“CBS Records is saying there are three potential hit singles on it – which would be very weird for me, since I’ve only had two hits in my whole life,” Waters told the Los Angeles Times in 1987, with a laugh. “But then again, they may be wrong.”
They were. “Sunset Strip” arrived on Sept. 12, 1987, as the second of those singles, and like the others, it failed to chart on the Billboard Hot 100. None of the four released songs finished in the U.K. Top 40 either. A poorly selling tour in support of Radio K.A.O.S. went on to lose money in droves.
His followers simply didn’t connect with a convoluted plot involving displaced coal miners, a palsy sufferer who could channel radio waves, a rogue disc jockey trying to hold onto a dying format and, toward the end, a potentially catastrophic simulation of World War III.
Even back then, Waters seemed weary with trying to explain how it all came together. “I’m not going to talk about the plot of the record,” he said in another contemporary interview, “and I’ll tell you why: because it sounds crazed – and it is mildly crazed if I start describing it.”

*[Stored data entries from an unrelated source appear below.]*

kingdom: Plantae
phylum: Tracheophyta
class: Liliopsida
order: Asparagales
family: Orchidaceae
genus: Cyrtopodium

In the end, Radio K.A.O.S. wanted to be about miscommunication, monetarism and how mass media can let us down. So a looming, radio-unfriendly portent ran through the album. Its narrative complexity also tended to make bite-sized singles a rather bewildering experience.
No amount of DX7, Fairlight or E-mu programming was going to fix that. And it certainly wasn’t going to magically transform these songs into hit singles.
“Between [co-producer] Ian Ritchie and myself, we really fucked that record up,” Waters admitted in Pigs Might Fly: The Inside Story of Pink Floyd. “We tried too hard to make it sound modern. I allowed myself to get pushed down roads that were uncomfortable for me. I should never have made that record.”
Watch Roger Waters’ Video for ‘Sunset Strip’
“Sunset Strip” arrives as song-cycle protagonist Billy, the wheelchair-using paraplegic boy from Wales, is sent to Los Angeles to live with a relative. He takes some comfort in calling into a radio show helmed by real-life DJ Jim Ladd, and the song discusses his arrival in America – and what Billy misses about home.
In a curious moment, they eventually begin talking about Billy’s distaste for various kinds of fish, of which there are many. Ladd pushes Billy to make a song request, assuming that’s why he called in. But Billy presses on: “My least-hated, favorite fish would be sole. That way you don’t have to see the eyes,” Billy says with the aid of a computer-generated voice assistant. “Sole has no eyes.”
These interactions were recorded at Waters’ home studio and were largely unscripted, Ladd told the Times. “We did about two hours of material, virtually all improvised – just off the top of our heads,” he said. “Roger knew what he wanted to get, but he didn’t script it out because wanted it as real and gut-level as possible.”
That sounds a lot more fun than it was. The song’s lithe groove and laughing DJ stand in contrast to its lonesome narrative, and the concluding conversation is both deeply weird and rather dark – especially the implication found in Waters’ final double entendre about the sole.
Billy becomes increasingly isolated, even as he begins to realize more about his powers – and how he might use them for the greater good. Hoping to scare the world into peace accords, Billy very nearly triggers Armageddon later on when he can’t reach Ladd, using the same phone to hack into competing nuclear-weapon systems. The tragedy is only narrowly averted.
Of course, “Sunset Strip” can’t connect all of those dots. Who is this boy? Why is calling Ladd? What’s he got against trout? These things are not explained, and cannot be, in a single song. The larger issues are barely explained across the whole of Radio K.A.O.S., a point that Waters seemed to concede by including a libretto in the packaging that tried to put things in perspective.
These dangers were quite real – and not just the end-of-the-world War Games-esque stuff. In a moment of sad irony, Ladd lost his real-life job as Waters’ LP was being completed when the L.A. rock station KMET was switched to an automated New Age format.
But a radio single just wasn’t the place to tell that story either.